Colorado is one of few U.S. states that has decided that private property owners supersede the public when it comes to access to rivers and streams.

“Who owns the beds of Colorado’s rivers?”
Ben Goldfarb reports for High Country News about a lawsuit that could change Colorado’s unique law that declares most of the state’s rivers to be non-navigable, and thus owned by adjacent property owners.
“From a river-access standpoint, Colorado is among the West’s oddest states,” explains Goldfarb. “Federal law dictates that the beds of ‘navigable’ rivers — waterways once used as highways for commerce — belong to the states, which, in turn, generally allow boaters and anglers to use them.”
“Colorado has historically denied that it even has navigable rivers,” adds Goldfarb. “In 1912, the state’s Supreme Court opined that the state’s waterways — steep, rushing, canyon-bound — were ‘nonnavigable within its territorial limits.’ By that logic, the beds of even major rivers belonged not to the state, but to the owners of adjacent private properties.”
Enter Roger Hill, who was repeatedly attacked by a property owner while fishing on the Arkansas River and decided to sue the property owners and the state, claiming that the river is, in fact, navigable.
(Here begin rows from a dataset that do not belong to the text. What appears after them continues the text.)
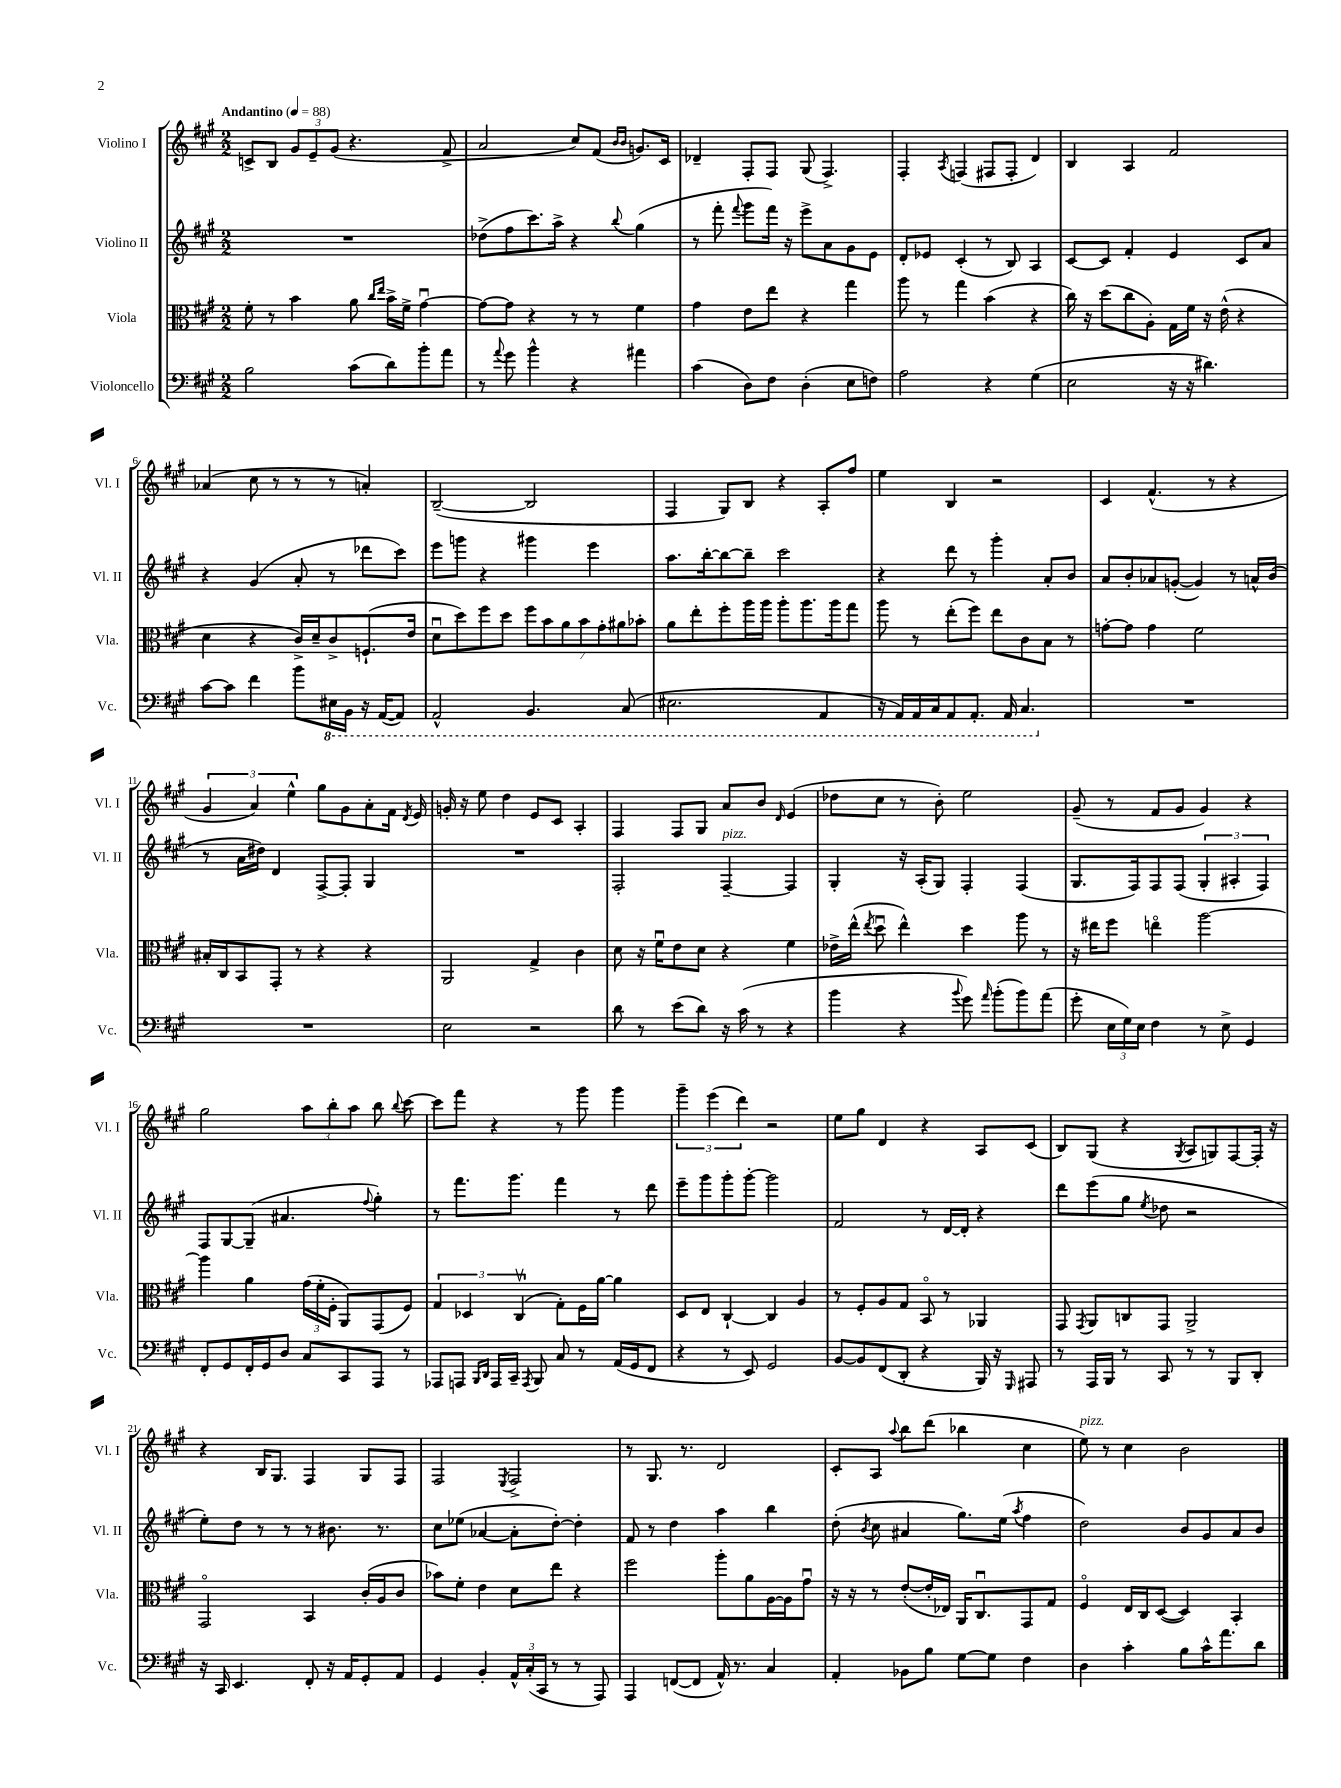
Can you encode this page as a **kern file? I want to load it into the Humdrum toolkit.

**kern	**kern	**kern	**kern
*staff4	*staff3	*staff2	*staff1
*clefF4	*clefC3	*clefG2	*clefG2
*k[f#c#g#]	*k[f#c#g#]	*k[f#c#g#]	*k[f#c#g#]
*M2/2	*M2/2	*M2/2	*M2/2
*MM88	*MM88	*MM88	*MM88
2B	8f#'	1r	8c^
.	8r	.	8B
.	4b	.	12g#
.	.	.	12e~
.	.	.	(12g#
(8c#	8a	.	4.r
.	16qqcc#	.	.
.	16qqee	.	.
8d)	16b^	.	.
.	16f#^	.	.
8b'	[4g#u	.	.
8a	.	.	8f#^
=	=	=	=
8r	8g#_	(8dd-^	2a
8qqa	.	.	.
8g#	8g#]	8ff#	.
4b^^	4r	8.ccc#)	.
.	.	16aa^	.
4r	8r	4r	8cc#)
.	8r	.	(8f#
.	.	.	16qqb
.	.	8qqbb	16qqb
4a#	4f#	(4gg#	8.g)
.	.	.	16c#
=	=	=	=
(4c#	4g#	8r	4d-~
.	.	8fff#'	.
.	.	8qqfff#	.
8D)	8e	8ggg#	8F#'
8F#	8ee	16fff#)	8F#
.	.	16r	.
(4D'	4r	8eee^	(8G#
.	.	8a	4.F#^)
8E	4gg#	8g#	.
8F)	.	8e	.
=	=	=	=
2A	8aa	8d'	4F#'
.	8r	8e-	.
.	.	.	8qA
.	4gg#	(4c#'	(4F
4r	(4b	8r	8F#
.	.	8B)	8F#'
(4G#	4r	4A	4d)
=	=	=	=
2E	16cc#)	[8c#	4B
.	16r	.	.
.	(8dd	8c#]	.
.	8cc#	4f#'	4A
.	8A')	.	.
16r	16G#	4e	2f#
16r	16f#	.	.
4.d#)	16r	.	.
.	(16e^^	.	.
.	4r	8c#	.
.	.	8a	.
=	=	=	=
[8c#	4d	4r	(4a-
8c#]	.	.	.
4f#	4r	(4g#	8cc#
.	.	.	8r
8b	16c#^)	8a'	8r
.	16d~	.	.
16EE#	8c#^	8r	8r
16BBB	.	.	.
16r	(8.F`	8ddd-	4a')
([16AAA	.	.	.
8AAA])	.	8ccc#)	.
.	16e	.	.
=	=	=	=
2AAA^^	8du	8eee	([2B~
.	8dd)	8ggg	.
.	8ff#	4r	.
.	8dd	.	.
4.BBB	14ff#	4ggg#	2B]
.	14b	.	.
.	14a	.	.
.	14b	.	.
.	.	4eee	.
.	14g#'	.	.
.	14a#	.	.
(8CC#	.	.	.
.	14b-'	.	.
=	=	=	=
2.EE#	8a	8.aa	4F#
.	8ee'	.	.
.	.	[16bb'	.
.	8ff#'	8bb_	8G#)
.	16aa	8bb~]	8B
.	16aa	.	.
.	8aa'	2ccc#	4r
.	8.aa	.	.
4AAA	.	.	8A'
.	16aa	.	.
.	8gg#	.	8ff#
=	=	=	=
16r	8aa	4r	4ee
16AAA)	.	.	.
16AAA	8r	.	.
16CC#	.	.	.
8AAA	(8ee'	8ddd	4B
8.AAA'	8ff#)	8r	.
.	8ee	4ggg#'	2r
16AAA	.	.	.
4.CC#	8c#	.	.
.	8B	8a'	.
.	8r	8b	.
=	=	=	=
1r	[8g'	8a	4c#
.	8g]	8b'	.
.	4g	8a-	(4.f#^^
.	.	([8g'	.
.	2f#	4g])	.
.	.	.	8r
.	.	8r	4r
.	.	16a^^	.
.	.	(16b	.
=	=	=	=
1r	16B#'	8r	6g#
.	16C#	.	.
.	8BB	16a	.
.	.	.	6a)
.	.	16dd#)	.
.	8GG#'	4d	.
.	.	.	6ee^^
.	8r	.	.
.	4r	[8F#^	8gg#
.	.	8F#']	8g#
.	4r	4G#	8a'
.	.	.	16f#
.	.	.	8qd
.	.	.	16e
=	=	=	=
2E	2AA	1r	16g'
.	.	.	16r
.	.	.	8ee
.	.	.	4dd
2r	4G#^	.	8e
.	.	.	8c#
.	4c#	.	4A'
=	=	=	=
8d	8d	2F#'	4F#
8r	16r	.	.
.	16f#u	.	.
(8e	8e	.	8F#
8d)	8d	.	8G#
16r	4r	[4F#~	8a
(16c#	.	.	.
8r	.	.	8b
.	.	.	16qqd
4r	4f#	4F#]	(4e
=	=	=	=
4b	16e-^	4G#'	8dd-
.	(16ee^^	.	.
.	8qee	.	.
.	8ddu	.	8cc#
4r	4ee^^)	16r	8r
.	.	(16A'	.
.	.	8G#)	8b')
8qqb	.	.	.
8g#)	4dd	4F#'	2ee
16qqa	.	.	.
(8b'	.	.	.
8b)	8aa	(4F#	.
(8a	8r	.	.
=	=	=	=
8g#'	16r	8.G#	(8g#~
.	16ee#	.	.
24E	8ff#	.	8r
24G#)	.	.	.
.	.	16F#)	.
24E	.	.	.
4F#	4eeo	8F#	8f#
.	.	(8F#	8g#
8r	[2aa	6G#'	4g#)
8E^	.	.	.
.	.	6A#'	.
4GG#	.	.	4r
.	.	6F#)	.
=	=	=	=
8FF#'	4aa]	8F#	2gg#
8GG#	.	[8G#	.
16FF#'	4a	(8G#~]	.
16GG#	.	.	.
8D	.	4.a#	.
8C#	(24g#	.	12aa
.	24f#'	.	.
.	24F#'	.	12bb'
8CC#	8AA)	.	.
.	.	.	12aa
.	.	8qqff#	.
8AAA	(8GG#	4gg#')	8bb
.	.	.	8qqbb
8r	8F#)	.	[8ccc#
=	=	=	=
8AAA-	6G#	8r	8ccc#]
8AAA	.	8.fff#	8fff#
.	6D-	.	.
16qqBBB	.	.	.
16qqDD	.	.	.
16AAA	.	.	4r
16CC#~	.	8.ggg#	.
.	(6C#v	.	.
8qAAA	.	.	.
8BBB	.	.	.
8C#	8G#')	4fff#	8r
8r	16F#	.	8ggg#
.	[16a	.	.
(16AA	4a]	8r	4ggg#
16GG#	.	.	.
8FF#	.	8ddd	.
=	=	=	=
4r	8D	8eee~	6ggg#~
.	8E	8ggg#	.
.	.	.	(6eee
8r	[4C#`	8ggg#'	.
.	.	.	6ddd)
8EE)	.	[8ggg#'	.
2GG#	4C#]	2ggg#]	2r
.	4A	.	.
=	=	=	=
[8BB	8r	2f#	8ee
8BB]	8F#'	.	8gg#
(8FF#	8A	.	4d
8DD'	8G#	.	.
4r	8BBo	8r	4r
.	8r	[16d	.
.	.	16d']	.
16BBB)	4AA-	4r	8A
16r	.	.	.
16qqGGG#	.	.	.
8AAA#	.	.	(8c#
=	=	=	=
8r	8GG#	8ddd	8B)
.	8qGG#	.	.
16AAA	8AA	(8eee	(8G#
16BBB	.	.	.
8r	8C	8gg#	4r
.	.	8qee	.
8CC#	8GG#	8dd-	.
.	.	.	8qG#
8r	2AA^	2r	8A
8r	.	.	8G)
8BBB	.	.	[8F#
8DD'	.	.	16F#']
.	.	.	16r
=	=	=	=
16r	2GG#o	8ee')	4r
16CC#	.	.	.
4.EE	.	8dd	.
.	.	8r	16B
.	.	.	8.G#
.	.	8r	.
8FF#'	4BB	8r	4F#
16r	.	8.b#	.
16AA	.	.	.
8GG#'	(16c#'	.	8G#
.	16A	8.r	.
8AA	8c#	.	8F#
=	=	=	=
4GG#	8b-)	8cc#	2F#
.	8f#'	(8ee-	.
4BB'	4e	[4a-	.
.	.	.	8qE
24AA^^	8d	8a-']	2F#^
(24C#'	.	.	.
24CC#	.	.	.
8r	8ee	[8dd')	.
8r	4r	4dd']	.
8AAA)	.	.	.
=	=	=	=
4AAA	2ff#	8f#	8r
.	.	8r	8.G#
([8FF	.	4dd	.
.	.	.	8.r
8FF]	.	.	.
16AA^^)	8aa'	4aa	2d
8.r	.	.	.
.	8a	.	.
4C#	[16A	4bb	.
.	16A]	.	.
.	8g#u	.	.
=	=	=	=
4AA'	16r	(8dd'	8c#'
.	16r	.	.
.	.	8qb	.
.	8r	8cc#	8A
.	.	.	8qqaa
8BB-	([8e'	4a#	8bb
8B	16e']	.	(8ddd
.	16E-)	.	.
[8G#	16AA	8.gg#)	4bb-
.	8.C#u	.	.
8G#]	.	.	.
.	.	(16ee	.
.	.	8qaa	.
4F#	8GG#	4ff#	4cc#
.	8G#	.	.
=	=	=	=
4D	4F#o	2dd)	8ee)
.	.	.	8r
4c#'	16E	.	4cc#
.	16C#	.	.
.	([8D	.	.
8B	4D])	8b	2b
16c#^^	.	8g#	.
8.a	.	.	.
.	4BB'	8a	.
8d	.	8b	.
==	==	==	==
*-	*-	*-	*-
More details on the case Hill has built to prove the river is navigable, with commercial traffic using the river back to the 1870s, is included in the article. Goldfarb also notes that Colorado is not the only state to litigate the issues of public access to rivers in recent years.
“In 2010, the Utah Legislature barred the public from wading non-navigable waters through private property, effectively closing more than 40% of the state’s miles of fishable streams; although anglers and boaters sued, a judge upheld the law last year,” for example. Advocates in New Mexico succeeded in fighting back a law that restricted access to the state’s rivers in 2015.